Finalmente, la posibilidad de ocupar este espacio depende de una decisión profesional. La evaluación y validación de la información constituye un campo de intervención posible, pero no garantizado. Su consolidación requiere no solo formación y condiciones adecuadas, sino también una presencia activa en los espacios donde se define cómo circula y se utiliza la información. ¿Queremos estar ahí?
A modo de cierre, el bibliotecario que este tiempo requiere
En este escenario, la profesión llega con una experiencia acumulada que alcanza para reconocer ciertos patrones, incluso cuando no logra modificarlos. La inteligencia artificial generativa introduce una diferencia, no tanto por lo novedoso de la tecnología, sino porque empuja al centro competencias que la propia tradición disciplinar ya reconocía y no logró sostener en la práctica.
Si el problema deja de ser solamente el acceso a la información y pasa a ser su validación, entonces el lugar profesional también se mueve. Ya no alcanza con facilitar el acceso. Lo que está en juego es la capacidad de formar usuarios que puedan distinguir, verificar y sostener criterios propios frente a lo que leen, incluso cuando lo que leen tiene todas las marcas de ser confiable.

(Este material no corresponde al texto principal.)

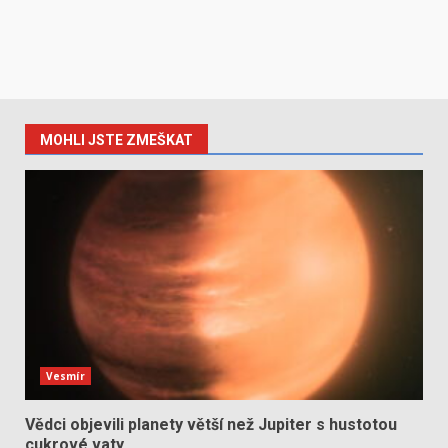
MOHLI JSTE ZMEŠKAT
Vesmír
Vědci objevili planety větší než Jupiter s hustotou
cukrové vaty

Nada de esto ocurre en un vacío. Las limitaciones en la formación, las tensiones en los planes de estudio y las condiciones institucionales no son un telón de fondo, son parte del problema. Reconocer ese contexto no lo resuelve, pero al menos evita sostener una discusión donde todo parece posible y poco efectivamente lo es.
Porque el desplazamiento ya está en marcha y el problema ya no es el acceso. La cuestión, en todo caso, no es si este escenario representa una oportunidad. Esa discusión ya está bastante saldada. El punto es otro, bastante menos elegante. Qué pasa si, aun sabiendo lo que hay que hacer, no se hace. Esta vez, probablemente, no hay margen para llegar tarde.
Referencias
- Argentina. (2013). Ley 26.899. Creación de repositorios digitales institucionales de acceso abierto. Boletín Oficial de la República Argentina. https://servicios.infoleg.gob.ar/infolegInternet/anexos/220000-224999/223459/norma.htm
- Bender, E. M., Gebru, T., McMillan-Major, A., & Shmitchell, S. (2021). On the dangers of stochastic parrots: Can language models be too big? In Proceedings of the 2021 ACM Conference on Fairness, Accountability, and Transparency (pp. 610–623). Association for Computing Machinery. https://doi.org/10.1145/3442188.3445922
- Castells, M. (2001). La galaxia Internet. Plaza & Janés.
- Franganillo, J. (2023). Los grandes modelos de lenguaje: Una oportunidad para la profesión bibliotecaria. Anuario ThinkEPI, 17, Article e17a28. https://doi.org/10.3145/thinkepi.2023.e17a28
- Lancaster, F. W. (1978). Toward paperless information systems. Academic Press.